A Castellucio au milieu d'un plateau sous le Monte Vettore le village
a été durement touché et nous avons démonté les tentes qui là
aussi avaient peu servi; sentiment étrange de se trouver à
Castellucio où j'organise chaque année une randonnée VTT autour du
Monte Vettore. Évènement prévu cette année le 28 aout mais que
j'avais du annuler suite au tremblement de terre du 24 aout. Pendant
notre activité il passait régulièrement des touristes aussi bien
italiens qu'étrangers, mais l'accés à la zone rouge, là où les
édifices se sont écroulés leur était interdite. Difficile de dire s'ils venaient voir les dégats ou étaient simplement de passage.
démontage à Castellucio |
La route d'accès à Castellucio est interdite à la circulation civile du aux eboulements causés par les secousses.
eboulements sur la route de Castellucio |
Le dernier jours alors que nous déplacions des meubles dans une
école, de nombreuses secousses (3,9 Richter) eurent lieu, tout le
monde se précipite dehors et s'éloigne des édifices (pour éviter
les chutes de tuiles et autres pierres). De retour à Norcia toute la
population est dans la rue et les pompiers sont sur leurs échelles à
vérifier les èdifices. Le soir dans les rues du centre beaucoup de
personnes se promènent, elles ont peur de rentrer chez elles, les portes des
immeubles sont ouvertes pour éviter qu'elles ne se bloquent et que
les habitants soient coincés à l'intérieur. En parlant avec les
résidents on sent une détresse profonde surtout due à
l'incertitude et à la lassitude de devoir faire face à une nouvelle
reconstruction, comme c'était le cas lors du tremblement de terre
précédent en 1997.
volontaires de la protezione civile |
Dégats à Castellucio |
San Pellegrino |
Quelques commentaires
- tout d'abord notre travail n'a rien à voir avec les activités de déblaiement et de recherche de personnes ensevelies, nous arrivons plus tard et notre rôle est d'aider la population à supporter les conséquences du tremblement de terre: donc pas de rôle glorieux ou on réussit à sortir un survivant des décombres.
- travail fatiguant physiquement, les journées sont longues, il y a beaucoup à faire et le matériel est loin d'être léger (une tente de 6-8 personnes pèse 230 kilos, les tentes gonflables ne peuvent être déchargées que par grue!). Le fait d'avoir à démonter des tentes qui n'ont pratiquement pas été utilisées incite à penser que la protezione civile devrait élaborer des modèles mathématiques pour évaluer au plus juste le nombre de tentes nécessaires en fonction de la population, de l'intensité du tremblement de terre, et autres variables. Ce qui économiserait bien des efforts et des ressources financières.

# DONNÉES PRÉSENTÉES
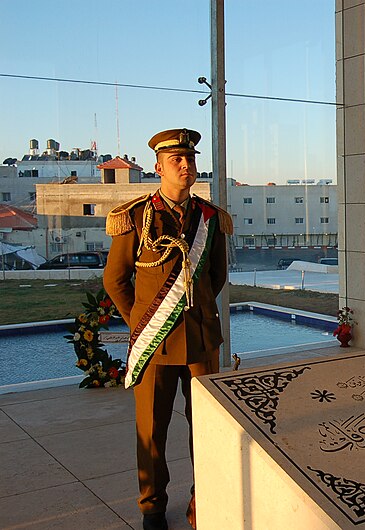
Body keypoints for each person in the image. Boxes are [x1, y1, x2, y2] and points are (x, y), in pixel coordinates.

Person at [103, 128, 232, 530]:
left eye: (190, 158)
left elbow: (216, 275)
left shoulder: (210, 219)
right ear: (158, 168)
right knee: (152, 431)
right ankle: (152, 508)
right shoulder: (136, 217)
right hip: (154, 344)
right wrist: (140, 323)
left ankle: (203, 498)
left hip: (199, 343)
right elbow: (115, 280)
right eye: (177, 159)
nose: (186, 164)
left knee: (207, 429)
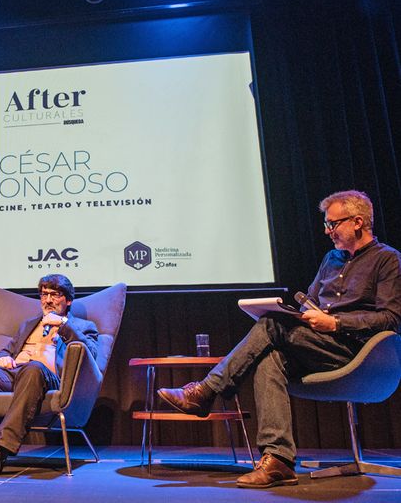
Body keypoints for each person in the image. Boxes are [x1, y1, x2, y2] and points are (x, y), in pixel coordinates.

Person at [157, 190, 401, 488]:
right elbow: (309, 300)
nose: (328, 231)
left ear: (358, 221)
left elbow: (392, 319)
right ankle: (279, 461)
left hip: (358, 352)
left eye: (333, 224)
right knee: (269, 359)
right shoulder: (331, 259)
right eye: (327, 224)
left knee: (271, 323)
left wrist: (335, 322)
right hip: (318, 345)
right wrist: (302, 315)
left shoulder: (387, 260)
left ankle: (206, 391)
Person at [0, 274, 99, 477]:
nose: (48, 300)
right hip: (15, 375)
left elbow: (91, 353)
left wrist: (62, 326)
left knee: (33, 368)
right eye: (44, 295)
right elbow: (5, 351)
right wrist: (2, 359)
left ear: (68, 300)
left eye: (55, 295)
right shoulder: (28, 325)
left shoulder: (82, 327)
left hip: (49, 379)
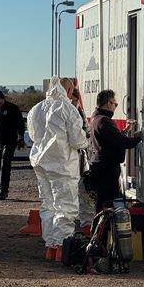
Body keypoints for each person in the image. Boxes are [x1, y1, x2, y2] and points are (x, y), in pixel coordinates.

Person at [27, 77, 88, 261]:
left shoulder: (36, 109)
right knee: (65, 206)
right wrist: (85, 140)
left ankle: (51, 247)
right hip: (62, 164)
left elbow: (32, 135)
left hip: (40, 162)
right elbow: (77, 140)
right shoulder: (68, 109)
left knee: (49, 205)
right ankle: (62, 247)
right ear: (69, 91)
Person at [90, 89, 142, 213]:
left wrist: (125, 130)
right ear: (108, 103)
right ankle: (105, 230)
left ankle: (100, 229)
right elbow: (120, 142)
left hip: (99, 167)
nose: (115, 106)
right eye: (115, 104)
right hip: (107, 169)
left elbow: (110, 139)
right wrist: (137, 138)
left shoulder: (96, 118)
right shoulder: (104, 120)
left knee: (102, 203)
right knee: (108, 204)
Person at [0, 89, 25, 200]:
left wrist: (21, 137)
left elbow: (21, 125)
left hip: (10, 141)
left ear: (3, 98)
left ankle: (4, 191)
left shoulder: (13, 108)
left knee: (5, 165)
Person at [71, 88, 93, 235]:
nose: (72, 102)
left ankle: (87, 226)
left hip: (80, 160)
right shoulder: (70, 112)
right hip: (72, 160)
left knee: (84, 193)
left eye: (74, 100)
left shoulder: (77, 112)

# CONSIGNES
1) D'après l'extrait, combien pèse une tente de 6 à 8 personnes ?
2) Recopiez tout le passage de l'extrait, depuis « volontaires de la » jusqu'à « survivant des décombres. ».
Les entrées ci-dessus viennent d'une autre source que l'extrait.

# RÉPONSES AUX ACTIVITÉS
1) Elle pèse 230 kilos.

2)
volontaires de la protezione civile |
Dégats à Castellucio |
San Pellegrino |
Quelques commentaires
- tout d'abord notre travail n'a rien à voir avec les activités de déblaiement et de recherche de personnes ensevelies, nous arrivons plus tard et notre rôle est d'aider la population à supporter les conséquences du tremblement de terre: donc pas de rôle glorieux ou on réussit à sortir un survivant des décombres.